>> start Passage given

Swiss Quad Antenna

Subject : SWISS QUAD Antenna, issue 10
Alain Miqueu, F6ITV

Which monoband directional antenna can provide a good gain, a good F/B ratio, being not to large and mechanically within hamradio skill? As it is used to say, it's a process that consists in searching the best compromise.

q This excludes high-gain and long-boom Yagi that are very large and heavy.
q A 3-element Yagi could be suitable regarding performances but to me it's still too large.
q A 2-element cubical quad could be suitable regarding performances and sizes, but mechanically it's rather complicated and fragile.
q The well-known Mr Baumgartner, HB9CV, has implemented a 2-element tubing antenna that has the both elements fed with such a phasing that it gives it better performances than a 2-element Yagi.
In
Europe the HB9CV antenna is widely used in VHF and UHF portable experimentation but also in HF. It has a lot in common with the ZL Special, see W4RNL
q HB9CV also transposed his feeding system to the 2-element cubical quad, this allowed him grounding the both loops, a genius idea for a unique model, he called it SWISS QUAD. It took me fancy at
the time I saw it, even if it seems mechanically more complicated than a 2-element Yagi, in my opinion its construction is easier than a classic quad owing to its all-grounded feature.

To day I have built two Swiss Quad, one for 28 and another one for 50 MHz. So I take web opportunity in bringing this benefit to who is interested in building this antenna because it's really fancy and it will give you excellent DX performances together with the satisfaction of its construction.

Notes

q I remember that in 1990, a JA OM has informed me that experiments have been carried out on 10m
to add parasitic tubing elements to the Swiss Quad (Swiss Quagui ?) and also to make stacked
arrays with the resulting antennas.

>> end Passage given
>> start Provided data

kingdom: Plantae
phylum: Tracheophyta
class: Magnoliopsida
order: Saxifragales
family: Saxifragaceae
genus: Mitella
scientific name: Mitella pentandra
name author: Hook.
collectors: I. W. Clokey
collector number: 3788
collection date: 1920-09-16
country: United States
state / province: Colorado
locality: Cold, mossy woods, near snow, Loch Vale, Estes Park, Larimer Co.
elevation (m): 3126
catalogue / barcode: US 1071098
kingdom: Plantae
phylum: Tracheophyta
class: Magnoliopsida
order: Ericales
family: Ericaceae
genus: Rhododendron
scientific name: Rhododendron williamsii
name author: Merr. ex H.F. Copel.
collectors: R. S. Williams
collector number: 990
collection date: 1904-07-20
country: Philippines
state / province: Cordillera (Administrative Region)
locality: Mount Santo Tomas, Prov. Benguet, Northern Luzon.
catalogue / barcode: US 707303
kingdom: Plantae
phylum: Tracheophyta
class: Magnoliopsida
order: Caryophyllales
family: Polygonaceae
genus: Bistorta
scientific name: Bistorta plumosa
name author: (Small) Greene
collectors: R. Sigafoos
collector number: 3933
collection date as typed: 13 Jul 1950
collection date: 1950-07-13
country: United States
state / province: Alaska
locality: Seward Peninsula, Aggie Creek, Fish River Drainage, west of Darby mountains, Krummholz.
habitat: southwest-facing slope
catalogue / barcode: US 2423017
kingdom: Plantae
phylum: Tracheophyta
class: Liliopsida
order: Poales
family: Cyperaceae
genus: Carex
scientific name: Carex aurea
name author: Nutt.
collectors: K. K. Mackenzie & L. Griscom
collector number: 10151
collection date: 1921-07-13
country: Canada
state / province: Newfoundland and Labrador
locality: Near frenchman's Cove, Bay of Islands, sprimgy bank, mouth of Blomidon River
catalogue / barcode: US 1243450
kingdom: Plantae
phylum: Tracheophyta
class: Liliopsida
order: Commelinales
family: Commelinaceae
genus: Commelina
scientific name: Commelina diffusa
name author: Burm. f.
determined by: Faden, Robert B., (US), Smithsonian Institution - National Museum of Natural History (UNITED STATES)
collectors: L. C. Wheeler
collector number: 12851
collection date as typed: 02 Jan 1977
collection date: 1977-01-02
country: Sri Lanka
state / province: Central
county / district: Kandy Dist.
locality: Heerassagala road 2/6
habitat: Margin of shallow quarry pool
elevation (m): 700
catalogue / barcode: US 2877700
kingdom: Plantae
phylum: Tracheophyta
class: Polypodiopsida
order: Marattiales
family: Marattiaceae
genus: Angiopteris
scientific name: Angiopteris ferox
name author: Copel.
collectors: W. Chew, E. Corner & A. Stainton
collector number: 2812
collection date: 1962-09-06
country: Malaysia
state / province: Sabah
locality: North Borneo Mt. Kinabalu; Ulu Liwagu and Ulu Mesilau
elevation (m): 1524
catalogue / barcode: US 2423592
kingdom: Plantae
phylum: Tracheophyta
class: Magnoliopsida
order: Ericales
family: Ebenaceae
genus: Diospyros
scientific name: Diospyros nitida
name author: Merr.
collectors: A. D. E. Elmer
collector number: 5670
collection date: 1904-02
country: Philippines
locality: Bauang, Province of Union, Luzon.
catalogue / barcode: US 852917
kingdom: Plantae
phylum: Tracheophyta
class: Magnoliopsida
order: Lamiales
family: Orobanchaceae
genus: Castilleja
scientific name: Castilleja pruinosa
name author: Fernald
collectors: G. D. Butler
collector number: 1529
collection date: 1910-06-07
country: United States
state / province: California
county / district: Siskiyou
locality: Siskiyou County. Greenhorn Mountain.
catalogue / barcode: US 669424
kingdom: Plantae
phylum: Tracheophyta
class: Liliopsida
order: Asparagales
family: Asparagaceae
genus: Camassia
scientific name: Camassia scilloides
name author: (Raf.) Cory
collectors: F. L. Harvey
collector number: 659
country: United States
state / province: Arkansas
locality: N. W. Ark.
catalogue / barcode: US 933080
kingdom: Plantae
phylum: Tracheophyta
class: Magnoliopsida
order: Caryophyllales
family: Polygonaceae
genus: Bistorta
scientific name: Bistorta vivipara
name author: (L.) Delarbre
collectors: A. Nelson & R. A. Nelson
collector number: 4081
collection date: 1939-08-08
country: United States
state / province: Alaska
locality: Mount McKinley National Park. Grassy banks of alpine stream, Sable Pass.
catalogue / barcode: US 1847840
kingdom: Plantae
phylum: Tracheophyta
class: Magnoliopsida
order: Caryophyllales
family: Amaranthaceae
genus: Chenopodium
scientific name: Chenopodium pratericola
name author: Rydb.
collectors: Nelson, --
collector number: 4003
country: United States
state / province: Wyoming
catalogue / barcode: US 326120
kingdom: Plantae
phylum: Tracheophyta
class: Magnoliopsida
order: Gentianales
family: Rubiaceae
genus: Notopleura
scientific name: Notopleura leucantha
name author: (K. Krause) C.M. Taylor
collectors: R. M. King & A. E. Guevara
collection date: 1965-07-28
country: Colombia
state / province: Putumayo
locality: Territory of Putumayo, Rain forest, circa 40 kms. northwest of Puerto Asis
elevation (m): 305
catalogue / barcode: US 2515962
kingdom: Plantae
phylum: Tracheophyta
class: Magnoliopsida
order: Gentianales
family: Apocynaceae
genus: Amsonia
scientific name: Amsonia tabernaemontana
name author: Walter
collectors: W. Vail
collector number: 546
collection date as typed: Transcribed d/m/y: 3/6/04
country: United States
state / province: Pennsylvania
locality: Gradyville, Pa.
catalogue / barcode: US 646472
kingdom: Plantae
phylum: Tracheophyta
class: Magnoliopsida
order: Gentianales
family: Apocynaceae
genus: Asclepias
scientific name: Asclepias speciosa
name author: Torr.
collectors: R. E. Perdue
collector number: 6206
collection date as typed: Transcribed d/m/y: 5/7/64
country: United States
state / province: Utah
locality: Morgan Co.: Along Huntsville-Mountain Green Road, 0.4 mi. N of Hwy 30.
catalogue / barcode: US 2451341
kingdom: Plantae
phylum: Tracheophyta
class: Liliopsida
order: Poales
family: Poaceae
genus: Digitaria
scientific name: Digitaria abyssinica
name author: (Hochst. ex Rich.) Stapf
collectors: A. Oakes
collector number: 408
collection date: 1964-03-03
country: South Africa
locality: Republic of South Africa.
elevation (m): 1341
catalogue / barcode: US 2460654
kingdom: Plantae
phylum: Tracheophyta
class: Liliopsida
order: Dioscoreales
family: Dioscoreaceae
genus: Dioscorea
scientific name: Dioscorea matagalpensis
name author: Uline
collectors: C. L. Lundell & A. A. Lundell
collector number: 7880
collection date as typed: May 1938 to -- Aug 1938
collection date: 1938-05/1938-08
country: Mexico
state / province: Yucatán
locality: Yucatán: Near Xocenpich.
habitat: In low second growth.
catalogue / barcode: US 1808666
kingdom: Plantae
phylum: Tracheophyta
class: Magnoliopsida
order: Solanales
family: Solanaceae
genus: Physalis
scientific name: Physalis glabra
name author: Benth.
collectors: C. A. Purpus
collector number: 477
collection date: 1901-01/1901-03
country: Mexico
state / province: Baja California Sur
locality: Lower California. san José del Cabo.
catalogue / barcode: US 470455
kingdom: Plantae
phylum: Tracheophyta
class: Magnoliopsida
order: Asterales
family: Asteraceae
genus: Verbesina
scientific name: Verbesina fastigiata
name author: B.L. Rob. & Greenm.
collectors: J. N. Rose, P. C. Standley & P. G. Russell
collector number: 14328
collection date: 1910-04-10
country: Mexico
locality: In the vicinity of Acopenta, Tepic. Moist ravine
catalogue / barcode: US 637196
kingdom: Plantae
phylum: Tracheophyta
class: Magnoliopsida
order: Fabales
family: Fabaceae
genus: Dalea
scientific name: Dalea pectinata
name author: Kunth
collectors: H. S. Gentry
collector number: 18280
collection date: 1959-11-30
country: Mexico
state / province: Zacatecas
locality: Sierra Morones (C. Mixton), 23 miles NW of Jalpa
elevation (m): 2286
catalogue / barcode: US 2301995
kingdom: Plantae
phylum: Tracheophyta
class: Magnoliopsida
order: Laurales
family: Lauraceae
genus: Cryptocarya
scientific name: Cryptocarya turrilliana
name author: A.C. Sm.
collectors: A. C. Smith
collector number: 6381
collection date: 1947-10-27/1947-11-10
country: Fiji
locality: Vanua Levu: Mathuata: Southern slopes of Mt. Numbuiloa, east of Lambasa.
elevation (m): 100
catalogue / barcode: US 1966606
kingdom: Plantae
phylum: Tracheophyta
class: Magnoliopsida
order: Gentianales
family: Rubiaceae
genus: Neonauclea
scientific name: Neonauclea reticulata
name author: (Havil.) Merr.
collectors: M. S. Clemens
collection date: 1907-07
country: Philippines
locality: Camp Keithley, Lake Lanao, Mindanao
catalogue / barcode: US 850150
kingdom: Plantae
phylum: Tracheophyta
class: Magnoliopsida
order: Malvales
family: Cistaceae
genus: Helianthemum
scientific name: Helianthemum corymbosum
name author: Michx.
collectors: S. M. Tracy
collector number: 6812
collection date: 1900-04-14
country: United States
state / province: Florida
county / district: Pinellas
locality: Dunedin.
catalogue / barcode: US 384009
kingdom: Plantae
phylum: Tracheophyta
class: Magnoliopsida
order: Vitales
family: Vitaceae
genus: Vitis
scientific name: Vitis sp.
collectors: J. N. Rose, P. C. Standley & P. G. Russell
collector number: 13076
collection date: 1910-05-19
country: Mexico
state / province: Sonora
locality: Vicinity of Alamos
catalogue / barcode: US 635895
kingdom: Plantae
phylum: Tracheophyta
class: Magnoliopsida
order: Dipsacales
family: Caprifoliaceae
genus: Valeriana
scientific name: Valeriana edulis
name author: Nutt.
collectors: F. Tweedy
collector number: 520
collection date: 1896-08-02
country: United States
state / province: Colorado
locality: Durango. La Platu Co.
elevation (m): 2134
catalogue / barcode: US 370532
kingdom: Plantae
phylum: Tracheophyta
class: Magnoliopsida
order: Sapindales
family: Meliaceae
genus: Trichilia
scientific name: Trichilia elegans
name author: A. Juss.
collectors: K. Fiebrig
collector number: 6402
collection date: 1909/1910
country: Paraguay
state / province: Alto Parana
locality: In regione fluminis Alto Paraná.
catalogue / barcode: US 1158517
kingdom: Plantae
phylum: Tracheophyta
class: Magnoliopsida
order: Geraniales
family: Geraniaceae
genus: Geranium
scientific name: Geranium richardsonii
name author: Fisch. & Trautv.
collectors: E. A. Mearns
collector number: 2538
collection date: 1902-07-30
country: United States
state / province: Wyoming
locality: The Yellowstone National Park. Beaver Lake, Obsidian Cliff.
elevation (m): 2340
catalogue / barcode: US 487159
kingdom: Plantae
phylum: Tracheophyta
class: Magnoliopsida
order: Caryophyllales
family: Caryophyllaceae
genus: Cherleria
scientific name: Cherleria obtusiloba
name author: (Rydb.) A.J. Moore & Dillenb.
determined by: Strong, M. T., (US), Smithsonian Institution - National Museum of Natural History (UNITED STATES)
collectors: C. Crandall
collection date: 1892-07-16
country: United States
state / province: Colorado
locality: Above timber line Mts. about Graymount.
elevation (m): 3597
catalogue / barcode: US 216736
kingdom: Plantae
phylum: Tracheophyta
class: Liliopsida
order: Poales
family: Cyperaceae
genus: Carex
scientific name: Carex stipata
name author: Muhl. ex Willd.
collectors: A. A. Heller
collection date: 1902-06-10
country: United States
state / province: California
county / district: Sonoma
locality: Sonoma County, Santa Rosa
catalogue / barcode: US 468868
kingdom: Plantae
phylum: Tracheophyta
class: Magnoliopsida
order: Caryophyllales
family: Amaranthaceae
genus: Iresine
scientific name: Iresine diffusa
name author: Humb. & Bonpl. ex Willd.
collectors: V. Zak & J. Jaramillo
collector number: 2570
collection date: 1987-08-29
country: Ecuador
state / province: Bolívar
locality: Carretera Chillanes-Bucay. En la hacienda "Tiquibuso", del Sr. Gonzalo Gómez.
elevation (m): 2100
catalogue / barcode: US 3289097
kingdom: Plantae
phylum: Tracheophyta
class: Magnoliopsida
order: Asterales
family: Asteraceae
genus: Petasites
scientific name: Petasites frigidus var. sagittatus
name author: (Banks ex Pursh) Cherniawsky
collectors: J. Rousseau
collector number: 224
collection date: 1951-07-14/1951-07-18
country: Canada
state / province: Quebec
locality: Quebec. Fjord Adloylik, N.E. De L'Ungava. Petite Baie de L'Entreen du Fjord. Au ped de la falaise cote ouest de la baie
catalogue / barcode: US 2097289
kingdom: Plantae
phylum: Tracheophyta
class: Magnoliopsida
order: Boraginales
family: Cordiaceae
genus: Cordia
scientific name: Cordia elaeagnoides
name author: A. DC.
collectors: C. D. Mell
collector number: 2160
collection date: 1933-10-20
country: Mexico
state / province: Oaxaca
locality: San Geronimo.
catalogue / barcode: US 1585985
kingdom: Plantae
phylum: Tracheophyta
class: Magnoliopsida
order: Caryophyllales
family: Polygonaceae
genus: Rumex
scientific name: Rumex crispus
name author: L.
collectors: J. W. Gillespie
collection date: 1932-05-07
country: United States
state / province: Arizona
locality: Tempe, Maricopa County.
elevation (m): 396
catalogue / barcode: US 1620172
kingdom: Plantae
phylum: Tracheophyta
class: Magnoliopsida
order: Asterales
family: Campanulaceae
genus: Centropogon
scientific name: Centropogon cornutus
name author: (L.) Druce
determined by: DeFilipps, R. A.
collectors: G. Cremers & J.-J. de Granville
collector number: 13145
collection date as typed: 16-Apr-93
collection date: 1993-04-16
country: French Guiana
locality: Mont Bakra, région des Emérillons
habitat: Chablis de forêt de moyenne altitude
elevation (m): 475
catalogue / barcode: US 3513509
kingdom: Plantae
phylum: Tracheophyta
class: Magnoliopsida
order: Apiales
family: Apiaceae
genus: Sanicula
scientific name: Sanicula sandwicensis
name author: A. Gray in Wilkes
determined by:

>> end Provided data

* Required task A:
Answer these questions from the Swiss Quad article, one line each:
(i) For which two frequencies did the author build a Swiss Quad?
(ii) What did transposing HB9CV's feeding system to the 2-element cubical quad allow him to do with the loops?
(iii) In what year was the author told about experiments adding parasitic tubing elements to the Swiss Quad, and on which band?
* Required task B: Carry the Swiss Quad article on from its final sentence.
The items play no part in this.

* Response A:
(i) 28 MHz and 50 MHz.
(ii) It allowed him to ground both loops.
(iii) In 1990, on 10m.

* Response B:
q Also I remember that in the 90's the Japanese Company TET has commercialised this kind of antenna
for the 144MHz band.

CLAIMED PERFORMANCES

q Gain against a dipole at short distance 6 to 7.9 dB
q Gain against a dipole at long distance 12 to 14 dB
q F/B at 15 km 15 dB
q F/B at 1000 km 10 to 12 dB
q F/B at 3000 km 18 to 24 dB

DIMENSIONS

At first, my warmest acknowledgement to F3XY, R.Piat, author of a very well known book within the French-speaking community, "LES ANTENNES".

Actually, F3XY provided me with an original document, which I was looking for since a long time, concerning the Swiss Quad antenna by Rudolf Baumgartner, HB9CV.

In spite this document is in German together with my poor knowledge of Goethe's language, fortunately texts applying to calculations stay definitively understandable, so I am know in position to relate how HB9CV has defined the quad perimeters of his antenna.

q One knows that the loop effect make to resonate below the operational frequency an antenna which perimeter is equal to 1wl. So, a correction factor has to be applied to a quad perimeter in order it resonates on the operational frequency, HB9CV uses a factor of 1.12wl.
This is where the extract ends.